The acceptance of certain gifts sometimes has unexpected consequences. The Scottish monarchy, for instance, received as tribute from the Vatican two treasures—a scepter from Alexander VI and a sword from Julius II—that, together with the crown, form the crown jewels known as the Honours of Scotland, the inspiration for one of this year’s Ultimate Gifts (see “For Love of Honour,” page 158). But this trinity—the crown flanked by these reminders of Roman authority—furnishes an apt metaphor for the precarious political state inherited by Mary, Queen of Scots, at whose coronation the Honours were first used.
Although Scotland was a Catholic nation when the infant Mary was crowned, Protestant dissension stirred up in England by Henry VIII’s gradual break with Rome spread across its borders, and in 1560 the Scottish Parliament also declared its independence from the papacy. The inexperienced queen, by then a young widow (her first husband, Francis II of France, had died within two years of their marriage), was forced to preserve a delicate diplomatic equilibrium. To Elizabeth I of England, whom Mary hoped to succeed, she portrayed herself as a lukewarm Protestant; but to her brother-in-law Charles IX of France, Philip II of Spain, and Pope Pius V—all of whom sought to restore papal jurisdiction in Scotland—she professed her loyalty to the Catholic faith. Indeed, the pontiff, who had excommunicated Elizabeth, saw Mary as the perfect pawn for uniting the English and Scottish crowns under Catholic rule.
Yet the Scottish queen shattered this careful balance in 1565, when she married her first cousin, Henry Stuart, Lord Darnley. If her first marriage secured a valuable political ally, her second marriage placed her at odds with the opposing influences that surrounded her. The couple married without the necessary dispensation from the Vatican, which required approval of unions between first cousins. As descendants of Mary Tudor, a sister of Henry VIII, both Darnley and Mary had legitimate claims to the English crown, as would their offspring—a fact that gave Elizabeth little comfort. Nor was the Catholic king consort embraced by Scotland’s Protestant lords, who initiated a brief, unsuccessful rebellion. Even Darnley was dissatisfied: Unhappy in the role of figurehead, he importuned Mary to grant him the Crown Matrimonial, which would give him equal power to rule.

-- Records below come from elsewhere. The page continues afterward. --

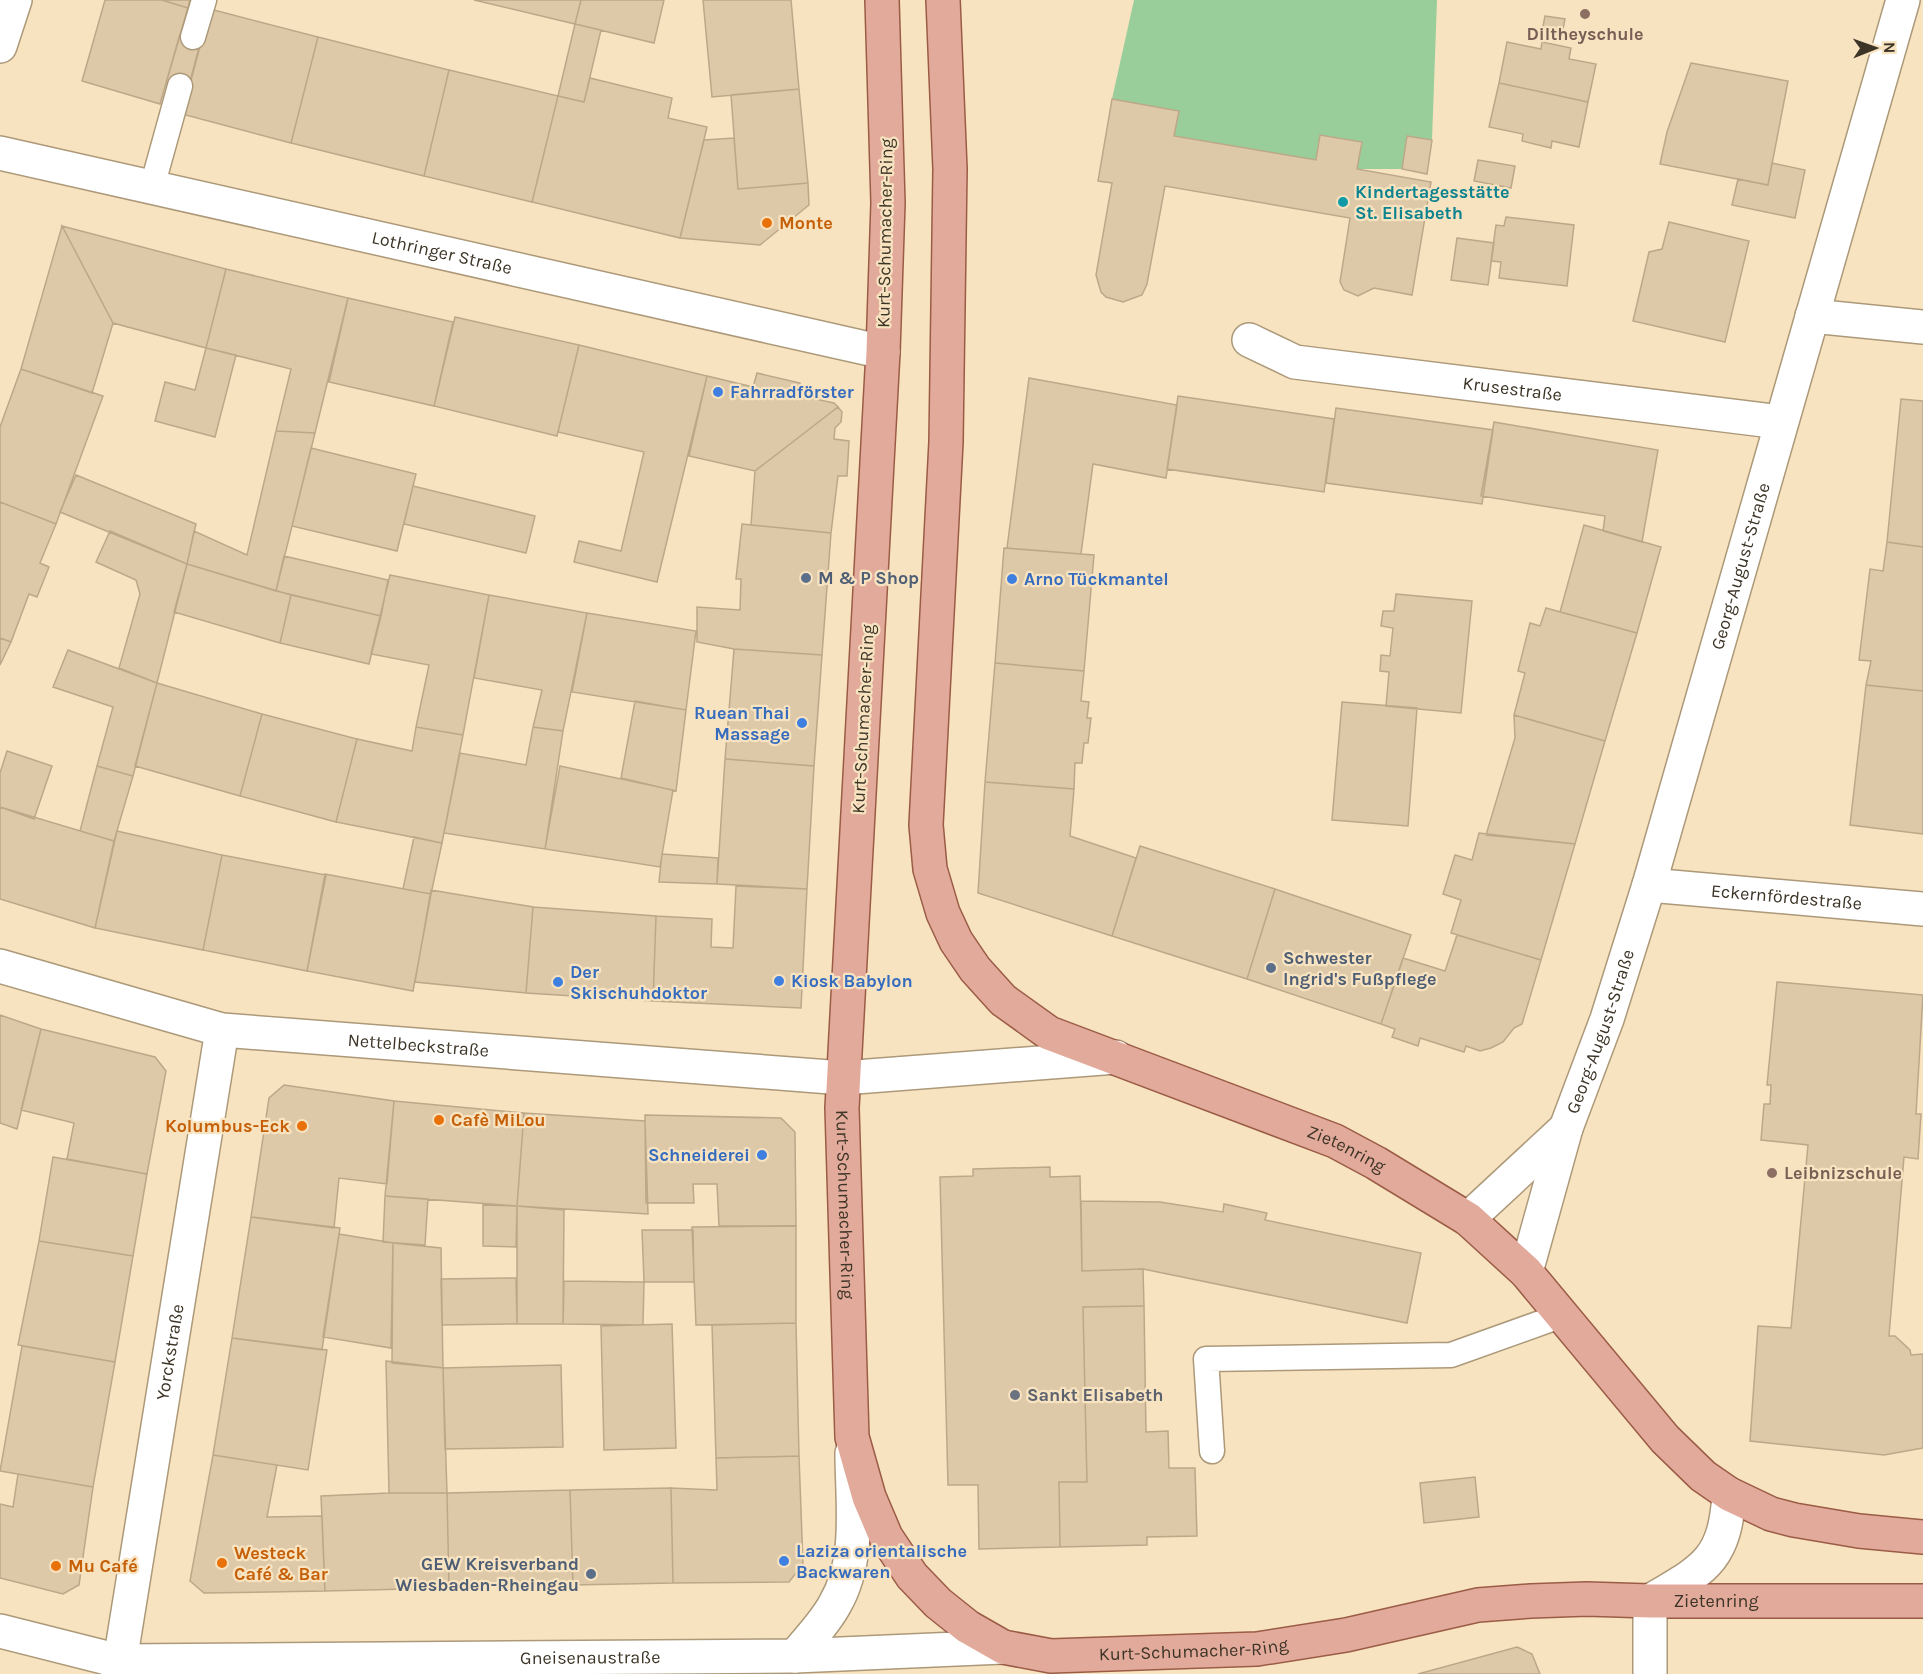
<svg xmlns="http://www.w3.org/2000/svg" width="1923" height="1674" viewBox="0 0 1923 1674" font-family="Karla,sans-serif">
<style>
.green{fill:#99ce9b}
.building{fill:#ddc8a8;stroke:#bca888;stroke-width:1.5}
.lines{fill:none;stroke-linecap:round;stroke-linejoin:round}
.lane-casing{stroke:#ac9979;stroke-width:27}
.street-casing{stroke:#ac9979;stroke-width:36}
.primary-casing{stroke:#9b5c46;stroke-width:36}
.lane{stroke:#fff;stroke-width:24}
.street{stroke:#fff;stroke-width:33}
.primary{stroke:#e2aa9b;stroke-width:33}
.education-dot{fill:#8d6e63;stroke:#f8e3c1;stroke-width:2}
.culture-dot{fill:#0f9aa8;stroke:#f8e3c1;stroke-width:2}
.food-dot{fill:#e8710a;stroke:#f8e3c1;stroke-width:2}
.shop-dot{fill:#3f7fe0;stroke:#f8e3c1;stroke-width:2}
.service-dot{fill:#5c6f8a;stroke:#f8e3c1;stroke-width:2}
.worship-dot{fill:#6b7280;stroke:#f8e3c1;stroke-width:2}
.labels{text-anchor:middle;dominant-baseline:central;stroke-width:4.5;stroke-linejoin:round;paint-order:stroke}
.education-label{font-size:18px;font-weight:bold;fill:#785e54;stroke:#f8e3c1}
.culture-label{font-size:18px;font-weight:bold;fill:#0d838f;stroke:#f8e3c1;text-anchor:start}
.food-label{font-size:18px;font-weight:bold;fill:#c56008;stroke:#f8e3c1;text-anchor:start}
.street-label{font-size:18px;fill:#3c3426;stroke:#f8e3c1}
.shop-label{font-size:18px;font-weight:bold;fill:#366cbe;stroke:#f8e3c1;text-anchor:start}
.service-label{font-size:18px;font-weight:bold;fill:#4e5e75;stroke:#f8e3c1;text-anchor:start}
.worship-label{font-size:18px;font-weight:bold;fill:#5b616d;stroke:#f8e3c1;text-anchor:start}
</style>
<rect width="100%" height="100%" fill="#f8e3c1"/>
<path class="green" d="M1134 0H1437L1432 140 1407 136 1402 169H1357L1362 142 1320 135 1316 160 1174 136 1179 111 1112 99Z"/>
<path class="building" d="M105 0H162L188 8 160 104 82 81Z
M162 0H190L188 8Z
M474 0H581L575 24Z
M581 0H664L654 43 575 24Z
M703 0H791L799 89 712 97Z
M210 9 318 37 291 143 182 114Z
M1545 16 1565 19 1561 40 1541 36Z
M575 24 601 30 584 102 558 96Z
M180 34 201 40 188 89 166 83Z
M318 37 449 70 424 176 291 143Z
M1507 42 1541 49 1542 42 1571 48 1569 59 1596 64 1588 102 1499 83Z
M1691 63 1788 81 1768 185 1660 164 1667 132Z
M449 70 558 96 532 202 424 176Z
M590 78 672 98 668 118 707 127 680 238 532 202 558 96 584 102Z
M1499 83 1588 102 1579 147 1552 141 1551 148 1522 141 1523 134 1489 127Z
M799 89 808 183 738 189 731 95Z
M1112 99 1179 111 1174 136 1316 160 1320 135 1362 142 1357 169 1431 182 1412 295 1374 288 1358 296 1344 290 1340 282 1350 218 1165 186 1147 284 1142 295 1123 302 1106 297 1101 292 1096 275 1112 183 1098 181Z
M1407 136 1432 140 1427 174 1402 169Z
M734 138 738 189 808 183 809 205 760 245 680 238 704 140Z
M1478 160 1515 166 1511 188 1474 181Z
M1772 163 1805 170 1795 218 1732 205 1738 179 1768 185Z
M1506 217 1574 225 1567 286 1499 278 1501 262 1491 261 1496 225 1504 226Z
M1669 222 1749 241 1725 342 1633 321 1649 252 1662 249Z
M62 226 226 269 206 348 113 323Z
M62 226 113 323 92 393 21 369Z
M1457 238 1494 243 1488 285 1451 280Z
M226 269 348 298 315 433 276 431 291 369 206 348Z
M348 298 453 322 434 406 329 382Z
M455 317 579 345 557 436 434 406Z
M579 345 707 376 657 582 574 562 579 541 621 551 644 452 558 432Z
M206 348 236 355 215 437 155 421 165 382 195 390Z
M21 369 103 396 56 524 0 502V427Z
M757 373 800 383 797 395 834 403 838 407 755 471 689 456 707 376 753 387Z
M1029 378 1177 405 1166 478 1093 464 1081 554 1007 548Z
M1178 396 1334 419 1324 492 1167 469Z
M1901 399 1923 401V547L1887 542Z
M838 407 842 412 841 422 835 428 834 439 849 441 847 476H838L831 533 751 525 755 471Z
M1336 408 1493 430 1482 504 1326 483Z
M1494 422 1658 450 1642 542 1603 531 1605 516 1481 496Z
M276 431 315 433 276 591 187 564 194 531 247 555Z
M311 448 416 474 397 551 292 526Z
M76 475 196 524 187 564 60 512Z
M413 486 535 516 526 553 404 524Z
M0 502 56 524 40 563 49 567 37 597 29 594 11 642 0 638Z
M742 524 831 533 822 655 734 649 697 642V607L740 610 741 579H736Z
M1584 525 1661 547 1637 633 1560 612Z
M110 531 187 564 157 683 119 668 140 594 136 580 96 562Z
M1887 542 1923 547V691L1866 685 1871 661 1859 660 1870 569 1883 571Z
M1004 548 1094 555 1084 671 995 663Z
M284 556 388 580 381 616 276 591Z
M187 564 291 595 280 643 174 612Z
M390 575 489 595 463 735 416 727 429 665 371 654Z
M1396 594 1472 601 1461 713 1386 706 1389 672 1380 671 1381 655 1390 656 1393 628 1381 626 1383 611H1394Z
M291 595 381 616 369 664 280 643Z
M489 595 587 613 563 731 533 727 542 690 474 678Z
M1546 608 1637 633 1605 741 1514 715 1525 673 1518 671 1530 623 1540 626Z
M587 613 696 631 686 710 572 692Z
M0 638 11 642 0 665Z
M734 649 822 655 814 766 725 759Z
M68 650 157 683 133 776 97 766 113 707 53 687Z
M995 663 1084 671 1081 701 1089 702 1087 718H1091L1088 743H1084L1082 763H1075L1074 789 985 782Z
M157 683 262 714 240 796 135 766Z
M1866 685 1923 691V834L1850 825Z
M635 701 686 710 676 791 621 778Z
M1342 702 1417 708 1408 826 1332 820Z
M262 714 357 739 336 822 240 796Z
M1514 715 1605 741 1575 844 1486 835 1515 738Z
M416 727 463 735 442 843 336 822 357 739 412 751Z
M533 727 563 731 545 849 444 833 460 753 526 765Z
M7 751 52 766 34 819 0 807V773Z
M725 759 814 766 807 889 717 884Z
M97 766 133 776 114 841 80 831Z
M560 766 673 790 660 867 545 849Z
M985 782 1074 789 1070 836 1136 858 1112 936 978 893Z
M0 807 114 841 95 928 0 899Z
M117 831 222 855 203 950 95 928Z
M1479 833 1575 844 1541 960 1451 933 1461 900 1443 894 1455 855 1472 860Z
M414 837 442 843 431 894 403 889Z
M1140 846 1275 889 1247 979 1112 936Z
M662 854 718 858 717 884 659 882Z
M222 855 326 875 307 971 203 950Z
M325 874 431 894 413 991 307 971Z
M736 886 807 889 801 1008 653 1001 656 916 712 919 711 947 733 948Z
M1275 889 1411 935 1381 1024 1247 979Z
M431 890 533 907 526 993 415 982Z
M533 907 656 916 653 1001 526 993Z
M1457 935 1541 960 1522 1024 1514 1028 1503 1042 1491 1048 1480 1051 1466 1046 1464 1052 1420 1038 1418 1046 1392 1037 1395 1029 1381 1024 1403 958 1445 971Z
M1777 982 1923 995 1916 1114H1921L1918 1159 1904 1157 1889 1336H1895L1910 1350 1911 1355 1923 1354V1448L1884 1455 1750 1441 1758 1326 1791 1328 1808 1145 1761 1140 1764 1104H1770L1771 1085H1767Z
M0 1015 41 1029 17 1129 0 1123Z
M41 1029 155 1057 166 1071 147 1174 67 1159 74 1123 21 1110Z
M284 1085 394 1101 387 1184 339 1178 334 1228 251 1217 269 1098Z
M394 1101 524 1113 517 1206 385 1196Z
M524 1113 645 1121 648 1214 517 1206Z
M645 1115 781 1118 795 1132 796 1226H719L717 1184H693L694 1203H646Z
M53 1157 147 1174 133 1256 39 1241Z
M1050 1167V1177L1080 1176 1082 1271 1143 1269 1144 1306 1083 1307 1087 1482H1059L1060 1547 979 1549 978 1485H948L940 1177 973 1176V1169Z
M385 1196 428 1199 425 1245 383 1242Z
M1081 1201 1160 1202 1223 1212 1224 1204 1267 1213 1265 1220 1421 1253 1407 1323 1143 1269 1082 1271Z
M483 1205 517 1206 516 1247 483 1246Z
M517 1206 564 1210 563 1324H517Z
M251 1217 340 1228 322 1350 232 1338Z
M796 1226V1323L696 1325 692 1227Z
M642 1230H693L694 1282H644Z
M339 1234 393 1243 391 1348 323 1337Z
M39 1241 133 1256 115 1362 18 1345Z
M393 1243 441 1248 443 1368 392 1363Z
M516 1278 517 1324 442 1325 441 1279Z
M564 1281 644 1282 643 1325 563 1324Z
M1144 1306 1146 1432 1168 1431 1169 1468H1195L1197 1536 1147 1537V1545L1060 1547 1059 1482H1087L1083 1307Z
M796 1323 799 1456 716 1458 712 1325Z
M672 1324 676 1448 604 1450 601 1326Z
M232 1338 327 1350 308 1470 213 1455Z
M22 1346 115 1362 93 1487 0 1471Z
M386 1361 443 1368 447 1493H389Z
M561 1365 563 1447 445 1449 443 1368Z
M213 1455 277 1465 267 1517 322 1516 325 1591 204 1593 190 1581Z
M799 1456 803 1564 789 1582 673 1583 671 1488 717 1490 716 1458Z
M18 1474 93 1487 79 1585 63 1594 0 1578V1504L13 1507Z
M1475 1477 1479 1517 1424 1523 1420 1483Z
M671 1488 673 1583 573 1585 570 1490Z
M570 1490 573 1585 449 1588 447 1493Z
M389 1493H447L449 1588 325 1591 321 1496Z
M1517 1647 1532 1654 1540 1674H1418Z"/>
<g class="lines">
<defs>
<path id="lane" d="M193 37 204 0
M152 187 180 86
M1212 1451 1206 1359 1451 1355 1560 1316"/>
<g id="street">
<path d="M0 46 15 0"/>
<path id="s1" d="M0 153 883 352"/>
<path d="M1812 316 1923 327"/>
<path id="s2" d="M1249 340 1295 362 1780 422"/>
<path id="s3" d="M1649 885 1923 909"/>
<path id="s4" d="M0 966 222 1030 843 1078 1116 1057"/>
<path d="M1468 1219 1566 1128"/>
<path id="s5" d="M1526 1272 1566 1128 1607 1019 1649 885 1903 0"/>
<path id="s6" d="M0 1631 119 1661 795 1656 1003 1647"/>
<path d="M795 1656C808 1640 825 1623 835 1604 861 1560 852 1502 852 1453"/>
<path id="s7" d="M118 1674 222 1030"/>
<path d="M1650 1674V1601C1704 1569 1725 1561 1729 1494"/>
</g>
<g id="primary">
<path id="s8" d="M882 0 888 203 883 352 842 1108 852 1437 869 1497 886 1537 912 1576 938 1603 968 1627 1003 1647 1051 1656 1257 1649 1346 1635 1478 1605 1531 1601 1587 1599 1650 1601H1923"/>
<path id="s9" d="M943 0 950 169 946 442 926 825 930 869 943 913 956 941 975 969 1003 1000 1049 1033 1335 1141 1376 1163 1468 1219 1526 1272 1665 1439 1703 1476 1729 1494 1771 1514 1794 1520 1859 1531 1923 1537"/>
</g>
</defs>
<use href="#lane" class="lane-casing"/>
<use href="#street" class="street-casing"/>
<use href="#primary" class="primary-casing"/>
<use href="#lane" class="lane"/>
<use href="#street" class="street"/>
<use href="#primary" class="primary"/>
</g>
<g class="education-dot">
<circle cx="1585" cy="14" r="6"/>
<circle cx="1772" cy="1173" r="6"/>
</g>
<circle class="culture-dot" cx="1343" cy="202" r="6"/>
<g class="food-dot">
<circle cx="767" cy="223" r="6"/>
<circle cx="439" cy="1120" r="6"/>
<circle cx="302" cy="1126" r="6"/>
<circle cx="222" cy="1563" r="6"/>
<circle cx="56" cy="1566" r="6"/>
</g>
<g class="shop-dot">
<circle cx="718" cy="392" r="6"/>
<circle cx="1012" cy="579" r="6"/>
<circle cx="802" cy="723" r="6"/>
<circle cx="779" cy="981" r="6"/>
<circle cx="558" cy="982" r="6"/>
<circle cx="762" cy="1155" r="6"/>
<circle cx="784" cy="1561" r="6"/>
</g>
<g class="service-dot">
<circle cx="806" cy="578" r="6"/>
<circle cx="1271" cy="968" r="6"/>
<circle cx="591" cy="1574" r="6"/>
</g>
<circle class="worship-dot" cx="1015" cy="1395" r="6"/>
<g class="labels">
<g class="education-label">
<text x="1585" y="34">Diltheyschule</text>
<text x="1784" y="1173" text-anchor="start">Leibnizschule</text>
</g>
<g class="culture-label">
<text x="1355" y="192">Kindertagesstätte<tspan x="1355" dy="21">St. Elisabeth</tspan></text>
</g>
<g class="food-label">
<text x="779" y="223">Monte</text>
<text x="451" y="1120">Cafè MiLou</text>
<text x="290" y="1126" text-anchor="end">Kolumbus-Eck</text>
<text x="234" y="1553">Westeck<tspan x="234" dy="21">Café &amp; Bar</tspan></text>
<text x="68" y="1566">Mu Café</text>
</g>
<g class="street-label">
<text transform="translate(885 233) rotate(-89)">Kurt-Schumacher-Ring</text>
<text stroke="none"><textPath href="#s1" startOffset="453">Lothringer Straße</textPath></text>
<text stroke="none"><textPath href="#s2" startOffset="270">Krusestraße</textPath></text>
<text stroke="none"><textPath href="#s5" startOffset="738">Georg-August-Straße</textPath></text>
<text transform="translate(863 719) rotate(-87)">Kurt-Schumacher-Ring</text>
<text stroke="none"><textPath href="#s3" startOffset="138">Eckernfördestraße</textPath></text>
<text stroke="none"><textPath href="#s5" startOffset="252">Georg-August-Straße</textPath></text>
<text stroke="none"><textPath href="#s4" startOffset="428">Nettelbeckstraße</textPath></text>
<text stroke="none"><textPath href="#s9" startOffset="1398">Zietenring</textPath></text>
<text stroke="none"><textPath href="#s8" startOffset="1206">Kurt-Schumacher-Ring</textPath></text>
<text stroke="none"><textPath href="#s7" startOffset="326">Yorckstraße</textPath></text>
<text stroke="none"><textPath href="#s8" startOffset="2426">Zietenring</textPath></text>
<text stroke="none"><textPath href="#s8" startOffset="1899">Kurt-Schumacher-Ring</textPath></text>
<text stroke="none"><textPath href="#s6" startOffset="594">Gneisenaustraße</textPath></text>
</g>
<g class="shop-label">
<text x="730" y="392">Fahrradförster</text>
<text x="1024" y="579">Arno Tückmantel</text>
<text x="790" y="713" text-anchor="end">Ruean Thai<tspan x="790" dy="21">Massage</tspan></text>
<text x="570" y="972">Der<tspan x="570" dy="21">Skischuhdoktor</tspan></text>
<text x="791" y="981">Kiosk Babylon</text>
<text x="750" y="1155" text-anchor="end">Schneiderei</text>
<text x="796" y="1551">Laziza orientalische<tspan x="796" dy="21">Backwaren</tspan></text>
</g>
<g class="service-label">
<text x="818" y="578">M &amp; P Shop</text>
<text x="1283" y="958">Schwester<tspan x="1283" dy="21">Ingrid's Fußpflege</tspan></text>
<text x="579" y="1564" text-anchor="end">GEW Kreisverband<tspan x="579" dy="21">Wiesbaden-Rheingau</tspan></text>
</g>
<g class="worship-label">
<text x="1027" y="1395">Sankt Elisabeth</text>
</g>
</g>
<g transform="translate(1875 48) rotate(89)" stroke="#f8e3c1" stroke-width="4.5" paint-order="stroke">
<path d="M0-4.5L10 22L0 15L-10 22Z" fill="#3c3426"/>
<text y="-9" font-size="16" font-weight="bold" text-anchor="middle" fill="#3c3426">N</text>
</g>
</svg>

Ambition prompted the young consort to conspire with the Protestant nobility against Mary, who had formed a close friendship with her private secretary, David Rizzio—a cultivated Italian courtier and agent for Pius V. Convinced of his wife’s infidelity with Rizzio and assured that these nobles would place him on the throne, Darnley arranged for the conspirators to gain access to the pregnant queen’s chambers at the Palace of Holyroodhouse. Intent on ridding Scotland of the papal spy, the attackers burst in upon the queen and her secretary. While one traitor held her at gunpoint, the others dragged Rizzio from the room and viciously stabbed him to death. Darnley, who emerged from behind a curtain as the queen’s guard broke into the chamber, claimed to know nothing of the intrigue.
Mary pardoned her husband, from whom she became increasingly estranged, but Darnley’s part in this attempted coup sealed his fate—and that of the queen. In the early hours of the morning on February 10, 1567, an enormous explosion rocked Kirk o’Field, the suburb of Edinburgh where Darnley then resided. His house, the Old Provost’s Lodging, was blown to pieces, and the bodies of the king consort and his servant were discovered in an orchard some distance away. The two men were not killed in the blast, however; they had instead been strangled, perhaps while fleeing the scene.
Though theories as to the identities of Darnley’s assassins abound, in his book The Entity: Five Centuries of Secret Vatican Espionage, author Eric Frattini notes that the knot used to strangle him was an unusual one of Middle Eastern origin known to the Jesuits, “God’s soldiers.” Frattini posits that Mary’s second husband was killed by agents of Pius V, abetted by her future spouse, the Earl of Bothwell. If so, the papal operatives’ gift of retribution to the pontiff certainly yielded unexpected and undesirable consequences. After her forced abdication and imprisonment in England, Mary would be accused of murdering her husband to marry Bothwell; she was eventually tried for treason and executed at Fotheringhay Castle, and her son by Darnley, James I, united the Scottish and English crowns under Protestant rule.